Herhangi bir ülkede veya bölgede, finansal ve diğer hizmetler üzerinde herhangi bir vergi alınmaması veya nominal bir vergi alınması ve/veya bir ülkenin kendisini vergi cenneti olarak tanımlaması veya başka ülkelerce bu şekilde varsayılması durumunda bu ülke/bölge vergi cenneti olarak adlandırılır.

Çifte Vergileme

Bir vergi konusunun iki defa vergilendirmesine çifte vergileme denir.

Vergi Uyumlaştırması

İki veya daha fazla ülkenin vergi sistemleri arasındaki farklılıkları azaltmasına vergi uyumlaştırması denir.
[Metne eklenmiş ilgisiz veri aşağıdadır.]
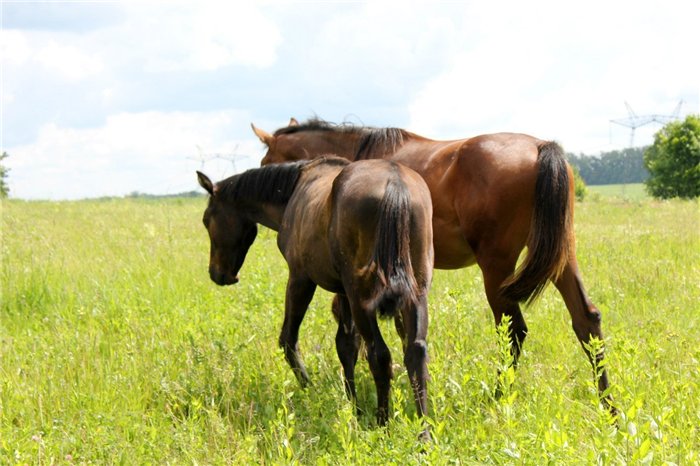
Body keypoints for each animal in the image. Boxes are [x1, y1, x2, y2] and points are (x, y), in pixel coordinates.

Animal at [196, 157, 435, 435]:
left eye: (207, 219)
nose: (217, 274)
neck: (293, 191)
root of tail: (395, 184)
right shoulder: (343, 292)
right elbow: (347, 346)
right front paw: (352, 405)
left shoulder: (301, 278)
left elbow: (288, 340)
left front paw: (312, 391)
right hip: (415, 295)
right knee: (415, 352)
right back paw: (424, 431)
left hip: (361, 300)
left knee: (380, 356)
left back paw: (382, 424)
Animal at [251, 117, 615, 413]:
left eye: (265, 161)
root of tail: (541, 148)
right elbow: (401, 331)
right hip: (562, 258)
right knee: (586, 320)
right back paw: (608, 404)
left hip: (497, 267)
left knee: (514, 331)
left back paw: (500, 396)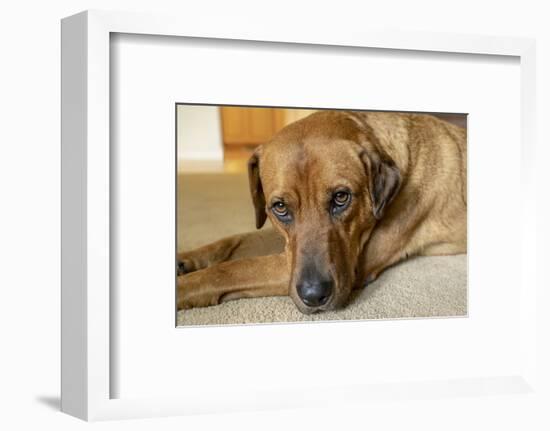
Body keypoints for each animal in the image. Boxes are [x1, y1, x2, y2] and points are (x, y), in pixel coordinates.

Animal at [176, 109, 466, 316]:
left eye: (341, 197)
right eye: (280, 207)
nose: (314, 296)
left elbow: (230, 270)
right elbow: (234, 240)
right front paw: (185, 259)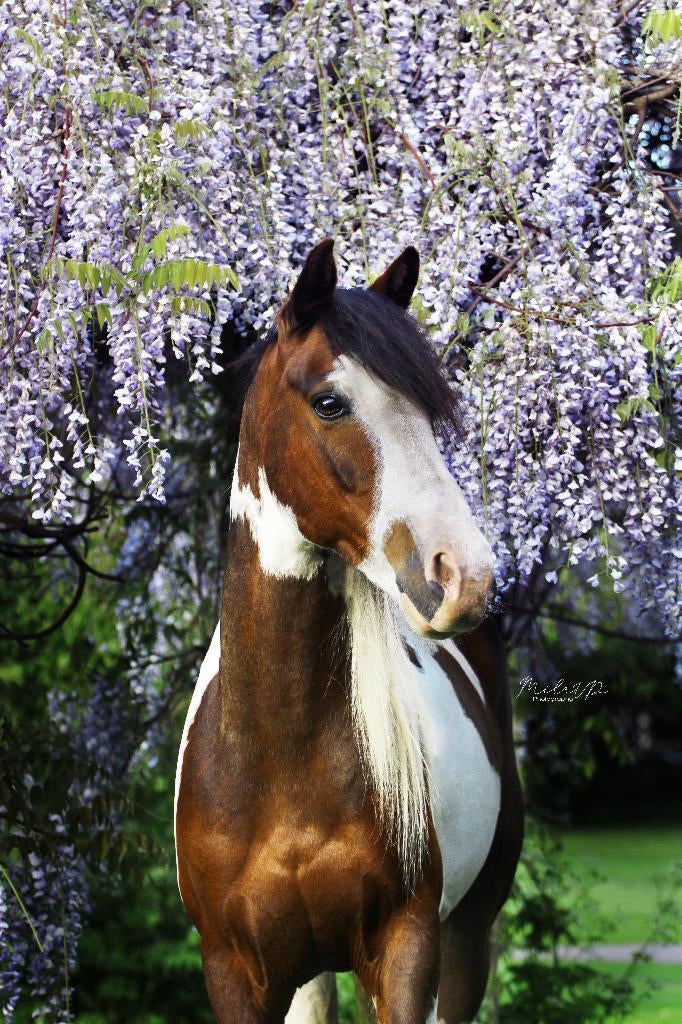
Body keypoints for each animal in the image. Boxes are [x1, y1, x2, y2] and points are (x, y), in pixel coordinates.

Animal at [174, 239, 523, 1024]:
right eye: (329, 403)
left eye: (430, 408)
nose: (464, 574)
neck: (280, 760)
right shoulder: (234, 972)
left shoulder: (405, 950)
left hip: (468, 935)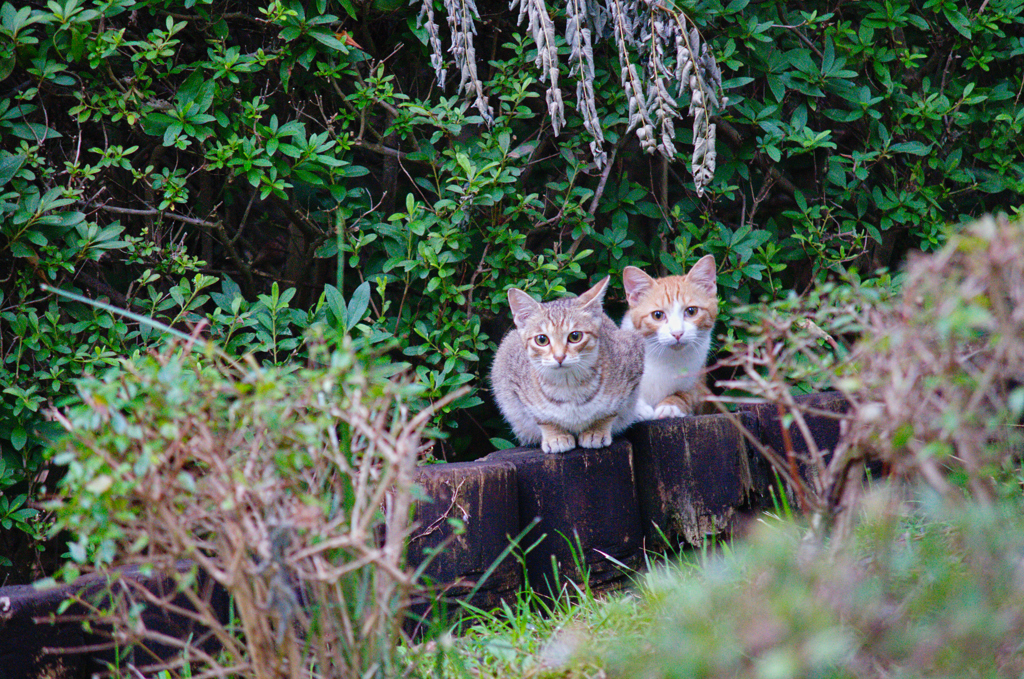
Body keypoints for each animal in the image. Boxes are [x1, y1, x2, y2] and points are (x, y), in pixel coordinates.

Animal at [491, 278, 643, 454]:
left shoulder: (633, 359)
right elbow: (542, 418)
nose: (559, 356)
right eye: (541, 339)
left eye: (575, 336)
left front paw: (596, 430)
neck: (568, 385)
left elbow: (609, 412)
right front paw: (555, 436)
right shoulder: (512, 376)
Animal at [618, 255, 716, 419]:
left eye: (691, 311)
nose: (677, 333)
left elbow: (685, 394)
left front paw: (670, 406)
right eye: (658, 315)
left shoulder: (699, 385)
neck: (664, 358)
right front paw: (637, 408)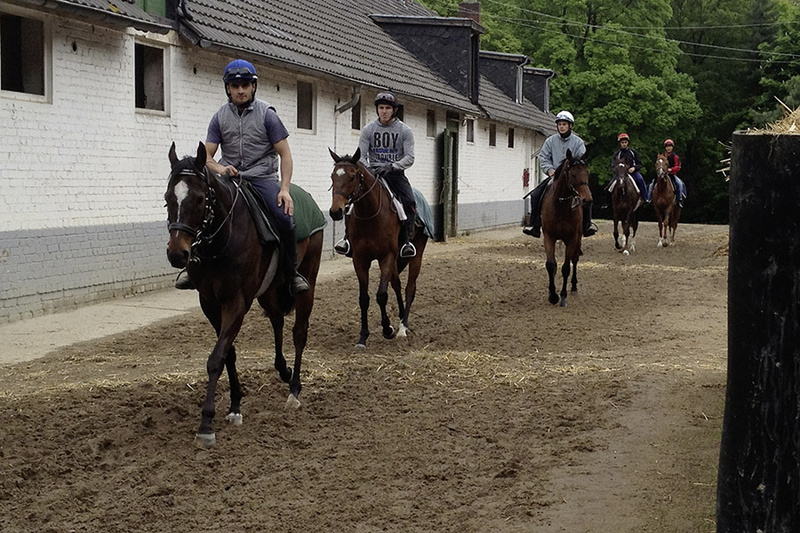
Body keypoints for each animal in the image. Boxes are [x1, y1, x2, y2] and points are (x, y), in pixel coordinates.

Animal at [166, 139, 322, 446]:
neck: (222, 240)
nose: (177, 253)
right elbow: (228, 353)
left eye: (199, 199)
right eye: (168, 198)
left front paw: (206, 423)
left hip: (306, 281)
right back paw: (283, 369)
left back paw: (294, 389)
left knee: (299, 332)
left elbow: (216, 358)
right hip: (269, 290)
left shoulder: (236, 302)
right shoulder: (210, 303)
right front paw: (235, 405)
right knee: (277, 321)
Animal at [328, 149, 428, 350]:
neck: (370, 215)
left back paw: (403, 327)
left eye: (352, 177)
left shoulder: (386, 257)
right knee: (397, 285)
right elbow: (364, 298)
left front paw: (388, 329)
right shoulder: (360, 259)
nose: (335, 211)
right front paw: (362, 338)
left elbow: (381, 295)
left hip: (416, 254)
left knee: (409, 288)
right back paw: (400, 317)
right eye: (332, 176)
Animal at [540, 150, 592, 308]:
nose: (587, 200)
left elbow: (566, 268)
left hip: (578, 239)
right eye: (573, 174)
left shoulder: (571, 239)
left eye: (587, 172)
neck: (560, 206)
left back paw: (573, 287)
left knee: (574, 260)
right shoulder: (549, 237)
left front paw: (562, 297)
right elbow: (551, 265)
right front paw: (552, 296)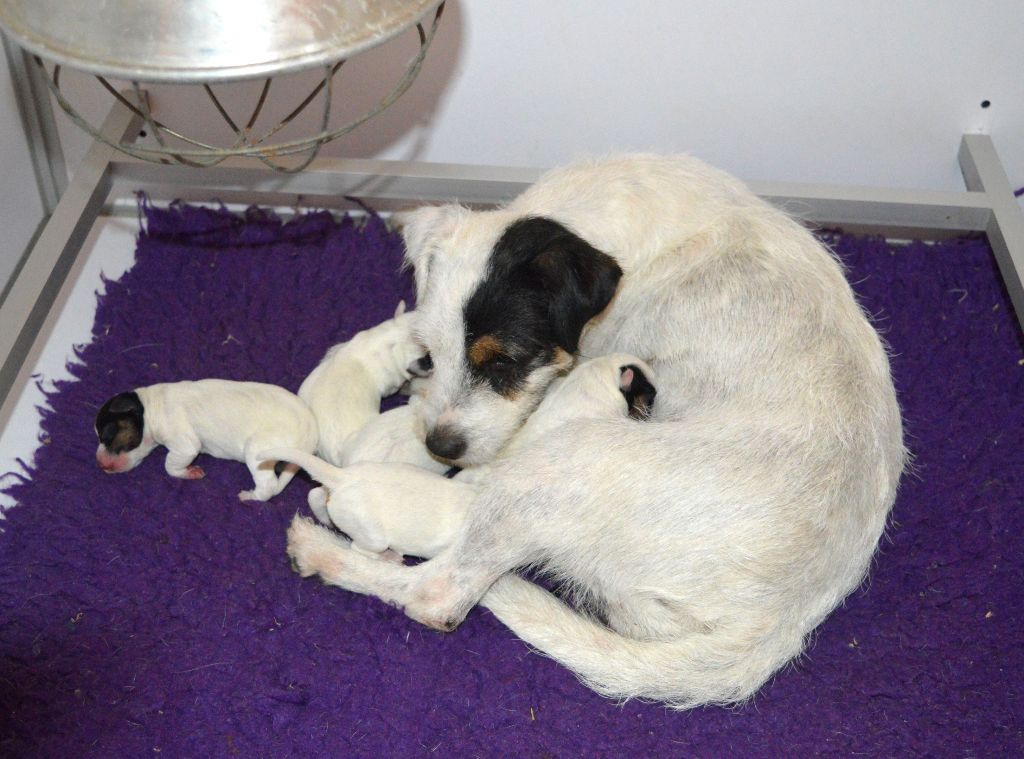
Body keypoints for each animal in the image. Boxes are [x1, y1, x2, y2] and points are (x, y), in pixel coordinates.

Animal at [96, 381, 319, 499]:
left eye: (107, 434)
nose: (100, 464)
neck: (150, 407)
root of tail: (310, 436)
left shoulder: (185, 444)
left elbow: (170, 465)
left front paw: (187, 472)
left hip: (259, 450)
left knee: (269, 486)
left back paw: (251, 496)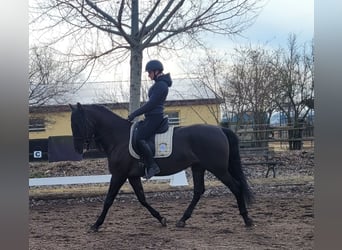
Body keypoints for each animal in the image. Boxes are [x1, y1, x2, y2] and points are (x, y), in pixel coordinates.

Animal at [69, 102, 254, 231]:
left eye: (79, 124)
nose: (77, 149)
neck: (118, 137)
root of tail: (220, 130)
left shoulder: (119, 175)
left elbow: (108, 200)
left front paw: (96, 225)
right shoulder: (132, 175)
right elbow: (142, 199)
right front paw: (161, 218)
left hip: (218, 169)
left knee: (236, 187)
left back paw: (247, 220)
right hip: (198, 167)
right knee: (198, 191)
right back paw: (182, 220)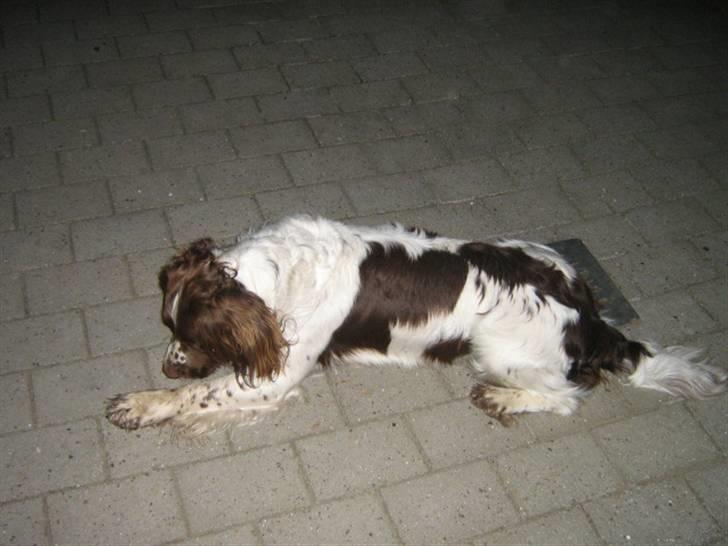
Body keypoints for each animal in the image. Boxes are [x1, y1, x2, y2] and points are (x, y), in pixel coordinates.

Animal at [105, 215, 724, 432]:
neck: (275, 271)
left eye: (192, 336)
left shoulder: (275, 374)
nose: (168, 365)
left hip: (499, 350)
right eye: (169, 329)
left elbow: (198, 395)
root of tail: (589, 316)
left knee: (568, 396)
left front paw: (142, 402)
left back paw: (504, 398)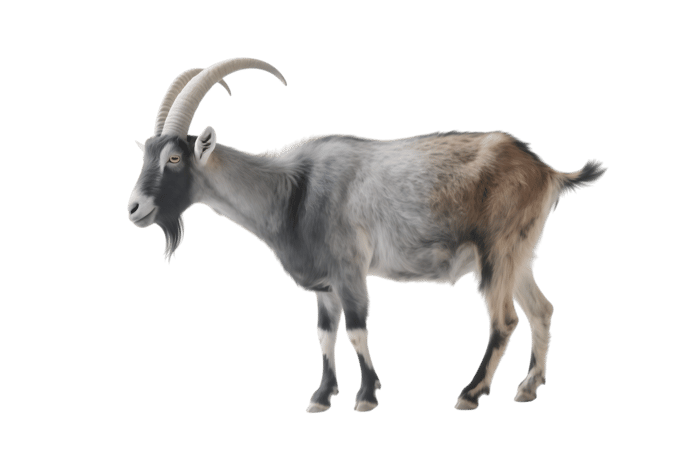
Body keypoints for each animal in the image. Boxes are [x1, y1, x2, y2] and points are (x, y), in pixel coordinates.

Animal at [127, 57, 608, 413]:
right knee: (541, 310)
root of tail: (545, 170)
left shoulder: (349, 268)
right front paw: (321, 397)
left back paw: (470, 394)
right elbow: (324, 332)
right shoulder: (324, 285)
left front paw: (367, 396)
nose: (134, 208)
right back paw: (527, 388)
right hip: (520, 255)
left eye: (174, 158)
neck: (293, 187)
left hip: (497, 252)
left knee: (504, 319)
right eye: (147, 153)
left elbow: (357, 327)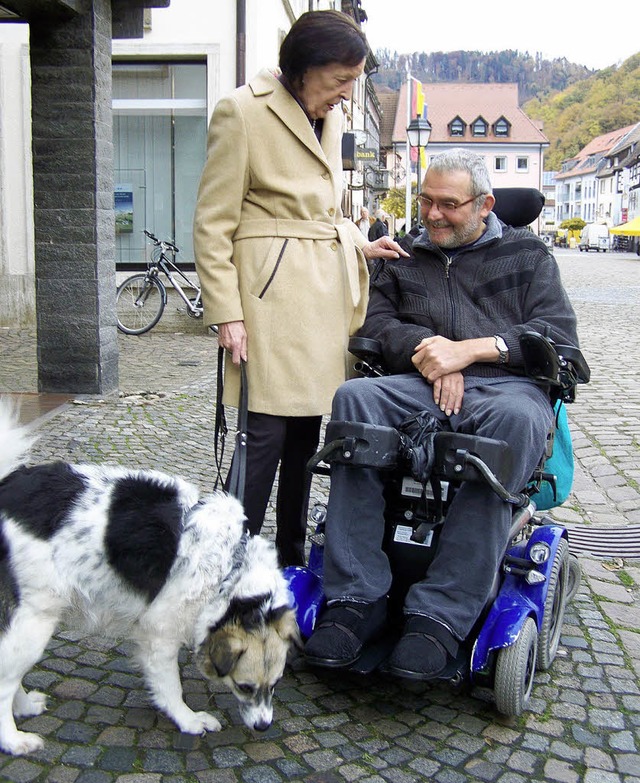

Daha geniş bir tanımla, ekonomik iş birliğini hedefleyen devletlerin bu ilişkilerini daha başarılı kılmak için vergilendirme konusunda paralellik sağlamak üzere yapılan çalışmaların bütününe vergi uyumlaştırması denir.

Transfer Fiyatlandırması

Aralarında ilişki bulunan bu şirketler birbirlerine mal ve hizmet satarken transfer fiyatlaması uygulayarak mal ve hizmetlerin fiyatını toplam vergi yüklerini düşürecek şekilde ayarlayabilirler.

Vergi Harcamaları

Vergi mükelleflerine getirilen muafiyetler, vergi konularına getirilen istisna ve indirimler dolayısıyla vergi gelirlerindeki kayıplara vergi harcamaları denir.

Vergi Erozyonu

Vergi erozyonu yasal boşluklar ve vergi harcamaları gibi nedenlerle vergi gelirlerindeki azalmayı ifade etmek için kullanılan bir terimdir.

Vergi Arbitrajı

Vergi arbitrajı kavramı vergi sistemindeki farklılıklardan doğan özellikleri kullanarak herhangi bir riske girmeden kazanç sağlama faaliyeti olarak tanımlanır.